CO2 emissions will become more and more expensive, which makes efficient operation much more important. Electric motors consume 70 percent of the overall energy used in industry – and that represents an enormous energy-saving potential. The latest electric motors and converters enable users to optimize their processes and access new dimensions of efficiency.
With efficiency of over 96 percent, Simotics IE4 and IE5 motors are already very energy-efficient, and so they’re optimally designed for use on the grid. Using motors in the very high efficiency classes IE4 or even IE5 makes savings of electrical energy up to six percent possible. Energy savings of up to 30 percent can be achieved, and in some cases even more, by using perfectly matched motor and converter systems for the variable-speed operation of pumps, fans, and compressors. However, the real key to greater energy efficiency lies in the overall system. Savings of up to 60 percent can be realized in the system network through the interaction of all the individual measures: from more efficient motors with variable-speed control and digital system components and tools to the use of electrically buffered energy in the motor network.

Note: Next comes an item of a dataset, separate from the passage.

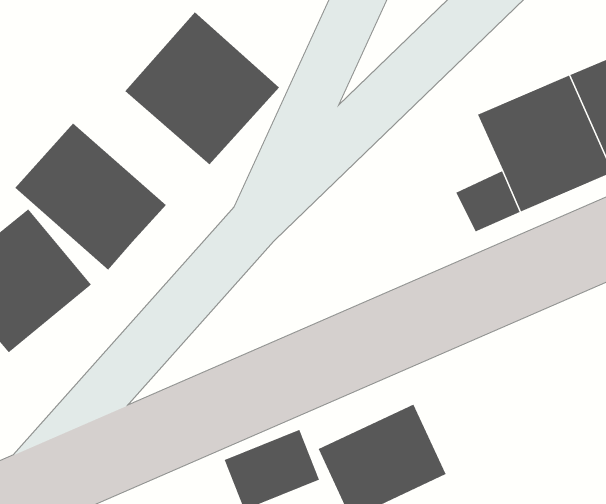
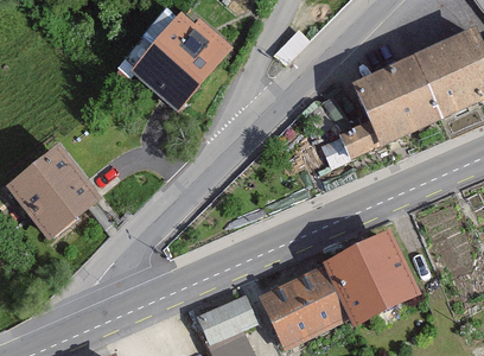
building: [14,122,167,270] -> none
building: none -> [324,230,425,326]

Digitalization will therefore be making a strong contribution to increasing the energy efficiency of motor-driven applications. There’s now a new feature for the established Analyze MyDrives Edge application – which makes the energy consumption of the entire drive system transparent – that calculates all data with no need for additional sensors and special measuring devices. The app shows users how efficiently the drive is running, the energy consumption and operating costs, and the carbon footprint that the drive leaves behind. Drive settings can now be optimized even more to meet customer requirements.
Efficient use of energy
In terms of hardware, Siemens has launched the Sinamics DCP 250 kW, a compact DC-DC converter that’s available immediately. This means that a total of three compact DC-DC converters are available for connecting batteries or ultracapacitors to industrial drive systems. With output voltages of up to 1,200 V, Sinamics DCP 250 kW meets the high requirements in the automotive industry and is ideally suited for use in test benches for electric vehicles. DC controllers offer additional energy-efficiency advantages: in the system network, energy storage devices like batteries can be used to smooth the load absorption from the grid. In particular, this eliminates peak loads. Braking energy can also be made available in the DC system. With an appropriate system design, DC controllers require fewer conversion steps. Another advantage is the simplified infeed from renewable energy sources like photovoltaics.